» Task to complete
Leave out the pictures and set down the rest of the listing below word for word.

» The data

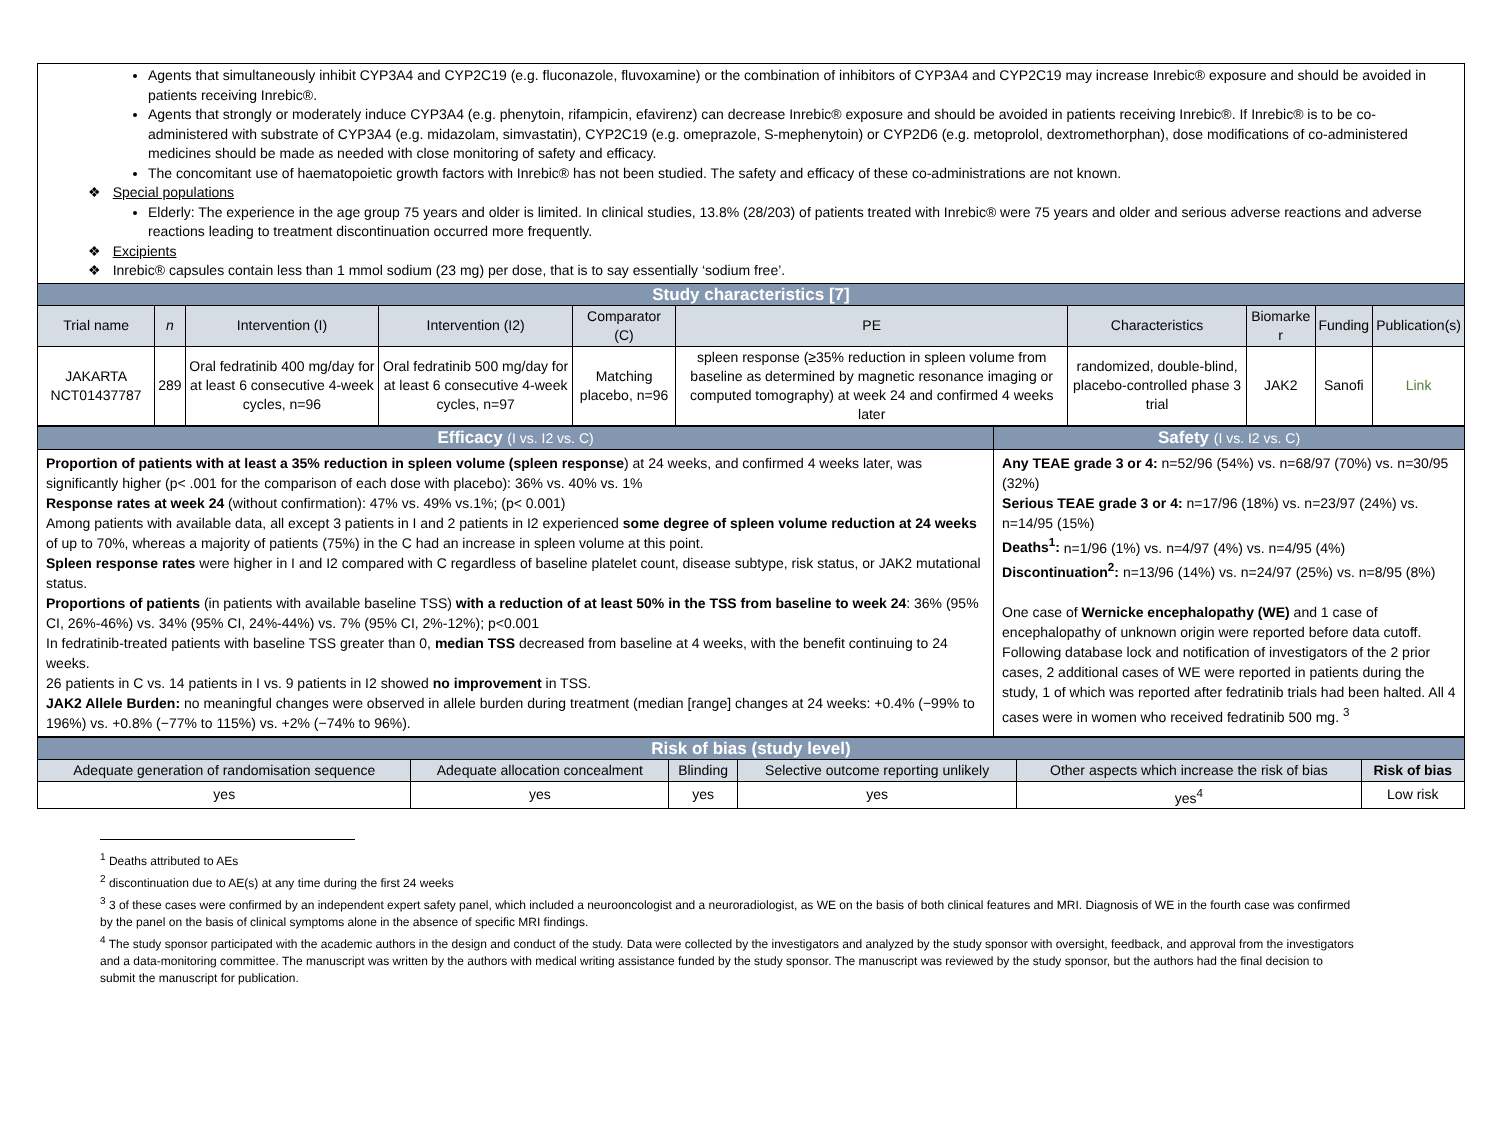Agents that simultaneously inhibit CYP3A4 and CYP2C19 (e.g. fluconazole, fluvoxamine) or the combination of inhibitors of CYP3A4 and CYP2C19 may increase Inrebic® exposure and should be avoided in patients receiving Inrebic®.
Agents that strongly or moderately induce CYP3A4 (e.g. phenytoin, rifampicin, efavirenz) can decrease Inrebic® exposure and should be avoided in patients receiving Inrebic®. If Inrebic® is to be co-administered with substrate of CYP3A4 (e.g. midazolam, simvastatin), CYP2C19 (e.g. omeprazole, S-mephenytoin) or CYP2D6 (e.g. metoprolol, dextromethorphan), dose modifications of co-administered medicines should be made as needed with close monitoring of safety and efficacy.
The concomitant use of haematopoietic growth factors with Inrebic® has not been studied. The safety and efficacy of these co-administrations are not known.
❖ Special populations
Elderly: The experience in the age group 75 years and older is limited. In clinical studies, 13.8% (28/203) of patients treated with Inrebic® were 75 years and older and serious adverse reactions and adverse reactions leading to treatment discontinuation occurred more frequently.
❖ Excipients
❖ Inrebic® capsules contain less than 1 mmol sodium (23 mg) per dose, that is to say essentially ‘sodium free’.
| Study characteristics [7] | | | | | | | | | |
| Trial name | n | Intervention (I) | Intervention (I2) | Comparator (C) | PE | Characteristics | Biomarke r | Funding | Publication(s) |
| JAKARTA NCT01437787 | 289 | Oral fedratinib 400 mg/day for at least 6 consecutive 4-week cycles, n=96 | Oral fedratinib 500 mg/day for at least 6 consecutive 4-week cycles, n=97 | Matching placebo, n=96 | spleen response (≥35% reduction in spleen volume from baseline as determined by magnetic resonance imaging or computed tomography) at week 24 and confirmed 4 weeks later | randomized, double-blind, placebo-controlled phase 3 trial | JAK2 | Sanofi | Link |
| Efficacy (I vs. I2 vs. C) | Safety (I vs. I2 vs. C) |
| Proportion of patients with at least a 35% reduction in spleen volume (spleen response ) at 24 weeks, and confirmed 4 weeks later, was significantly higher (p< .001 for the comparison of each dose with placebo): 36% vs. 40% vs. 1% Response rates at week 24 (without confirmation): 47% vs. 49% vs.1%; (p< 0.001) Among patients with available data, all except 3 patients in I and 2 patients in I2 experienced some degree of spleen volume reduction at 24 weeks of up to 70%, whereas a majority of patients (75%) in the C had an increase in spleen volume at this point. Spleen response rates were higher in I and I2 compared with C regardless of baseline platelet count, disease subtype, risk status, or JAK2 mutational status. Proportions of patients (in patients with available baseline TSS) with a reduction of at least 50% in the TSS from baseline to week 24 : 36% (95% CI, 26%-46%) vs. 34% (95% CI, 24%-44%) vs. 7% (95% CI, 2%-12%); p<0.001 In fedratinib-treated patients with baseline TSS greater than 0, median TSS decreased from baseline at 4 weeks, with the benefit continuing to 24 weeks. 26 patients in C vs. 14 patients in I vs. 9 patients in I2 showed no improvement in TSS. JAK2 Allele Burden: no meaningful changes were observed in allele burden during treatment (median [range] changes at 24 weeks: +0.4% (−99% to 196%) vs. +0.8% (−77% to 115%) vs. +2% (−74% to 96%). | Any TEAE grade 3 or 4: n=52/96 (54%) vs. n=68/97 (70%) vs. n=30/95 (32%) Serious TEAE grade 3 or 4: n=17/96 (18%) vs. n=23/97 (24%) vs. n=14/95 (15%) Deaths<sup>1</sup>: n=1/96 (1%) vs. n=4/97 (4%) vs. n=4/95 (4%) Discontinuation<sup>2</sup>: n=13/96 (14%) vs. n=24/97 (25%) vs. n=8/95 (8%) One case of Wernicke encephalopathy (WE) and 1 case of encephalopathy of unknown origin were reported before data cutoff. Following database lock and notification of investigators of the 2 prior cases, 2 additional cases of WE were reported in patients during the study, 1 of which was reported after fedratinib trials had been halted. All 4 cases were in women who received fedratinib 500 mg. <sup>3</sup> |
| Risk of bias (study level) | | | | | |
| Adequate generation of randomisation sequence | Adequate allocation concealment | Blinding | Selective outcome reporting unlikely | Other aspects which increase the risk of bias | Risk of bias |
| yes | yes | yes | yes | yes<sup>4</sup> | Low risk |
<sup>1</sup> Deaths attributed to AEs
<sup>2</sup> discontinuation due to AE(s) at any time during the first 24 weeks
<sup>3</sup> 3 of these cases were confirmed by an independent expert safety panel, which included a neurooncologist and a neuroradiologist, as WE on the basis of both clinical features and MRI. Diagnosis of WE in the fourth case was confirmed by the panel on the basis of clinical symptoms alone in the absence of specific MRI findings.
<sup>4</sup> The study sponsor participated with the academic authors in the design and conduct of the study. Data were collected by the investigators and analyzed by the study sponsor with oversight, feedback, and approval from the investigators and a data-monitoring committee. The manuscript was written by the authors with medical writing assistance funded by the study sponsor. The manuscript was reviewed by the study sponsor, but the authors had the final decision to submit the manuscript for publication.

» Output
Agents that simultaneously inhibit CYP3A4 and CYP2C19 (e.g. fluconazole, fluvoxamine) or the combination of inhibitors of CYP3A4 and CYP2C19 may increase Inrebic® exposure and should be avoided in patients receiving Inrebic®.
Agents that strongly or moderately induce CYP3A4 (e.g. phenytoin, rifampicin, efavirenz) can decrease Inrebic® exposure and should be avoided in patients receiving Inrebic®. If Inrebic® is to be co-administered with substrate of CYP3A4 (e.g. midazolam, simvastatin), CYP2C19 (e.g. omeprazole, S-mephenytoin) or CYP2D6 (e.g. metoprolol, dextromethorphan), dose modifications of co-administered medicines should be made as needed with close monitoring of safety and efficacy.
The concomitant use of haematopoietic growth factors with Inrebic® has not been studied. The safety and efficacy of these co-administrations are not known.
❖ Special populations
Elderly: The experience in the age group 75 years and older is limited. In clinical studies, 13.8% (28/203) of patients treated with Inrebic® were 75 years and older and serious adverse reactions and adverse reactions leading to treatment discontinuation occurred more frequently.
❖ Excipients
❖ Inrebic® capsules contain less than 1 mmol sodium (23 mg) per dose, that is to say essentially ‘sodium free’.
| Study characteristics [7] | | | | | | | | | |
| Trial name | n | Intervention (I) | Intervention (I2) | Comparator (C) | PE | Characteristics | Biomarke r | Funding | Publication(s) |
| JAKARTA NCT01437787 | 289 | Oral fedratinib 400 mg/day for at least 6 consecutive 4-week cycles, n=96 | Oral fedratinib 500 mg/day for at least 6 consecutive 4-week cycles, n=97 | Matching placebo, n=96 | spleen response (≥35% reduction in spleen volume from baseline as determined by magnetic resonance imaging or computed tomography) at week 24 and confirmed 4 weeks later | randomized, double-blind, placebo-controlled phase 3 trial | JAK2 | Sanofi | Link |
| Efficacy (I vs. I2 vs. C) | Safety (I vs. I2 vs. C) |
| Proportion of patients with at least a 35% reduction in spleen volume (spleen response ) at 24 weeks, and confirmed 4 weeks later, was significantly higher (p< .001 for the comparison of each dose with placebo): 36% vs. 40% vs. 1% Response rates at week 24 (without confirmation): 47% vs. 49% vs.1%; (p< 0.001) Among patients with available data, all except 3 patients in I and 2 patients in I2 experienced some degree of spleen volume reduction at 24 weeks of up to 70%, whereas a majority of patients (75%) in the C had an increase in spleen volume at this point. Spleen response rates were higher in I and I2 compared with C regardless of baseline platelet count, disease subtype, risk status, or JAK2 mutational status. Proportions of patients (in patients with available baseline TSS) with a reduction of at least 50% in the TSS from baseline to week 24 : 36% (95% CI, 26%-46%) vs. 34% (95% CI, 24%-44%) vs. 7% (95% CI, 2%-12%); p<0.001 In fedratinib-treated patients with baseline TSS greater than 0, median TSS decreased from baseline at 4 weeks, with the benefit continuing to 24 weeks. 26 patients in C vs. 14 patients in I vs. 9 patients in I2 showed no improvement in TSS. JAK2 Allele Burden: no meaningful changes were observed in allele burden during treatment (median [range] changes at 24 weeks: +0.4% (−99% to 196%) vs. +0.8% (−77% to 115%) vs. +2% (−74% to 96%). | Any TEAE grade 3 or 4: n=52/96 (54%) vs. n=68/97 (70%) vs. n=30/95 (32%) Serious TEAE grade 3 or 4: n=17/96 (18%) vs. n=23/97 (24%) vs. n=14/95 (15%) Deaths<sup>1</sup>: n=1/96 (1%) vs. n=4/97 (4%) vs. n=4/95 (4%) Discontinuation<sup>2</sup>: n=13/96 (14%) vs. n=24/97 (25%) vs. n=8/95 (8%) One case of Wernicke encephalopathy (WE) and 1 case of encephalopathy of unknown origin were reported before data cutoff. Following database lock and notification of investigators of the 2 prior cases, 2 additional cases of WE were reported in patients during the study, 1 of which was reported after fedratinib trials had been halted. All 4 cases were in women who received fedratinib 500 mg. <sup>3</sup> |
| Risk of bias (study level) | | | | | |
| Adequate generation of randomisation sequence | Adequate allocation concealment | Blinding | Selective outcome reporting unlikely | Other aspects which increase the risk of bias | Risk of bias |
| yes | yes | yes | yes | yes<sup>4</sup> | Low risk |
<sup>1</sup> Deaths attributed to AEs
<sup>2</sup> discontinuation due to AE(s) at any time during the first 24 weeks
<sup>3</sup> 3 of these cases were confirmed by an independent expert safety panel, which included a neurooncologist and a neuroradiologist, as WE on the basis of both clinical features and MRI. Diagnosis of WE in the fourth case was confirmed by the panel on the basis of clinical symptoms alone in the absence of specific MRI findings.
<sup>4</sup> The study sponsor participated with the academic authors in the design and conduct of the study. Data were collected by the investigators and analyzed by the study sponsor with oversight, feedback, and approval from the investigators and a data-monitoring committee. The manuscript was written by the authors with medical writing assistance funded by the study sponsor. The manuscript was reviewed by the study sponsor, but the authors had the final decision to submit the manuscript for publication.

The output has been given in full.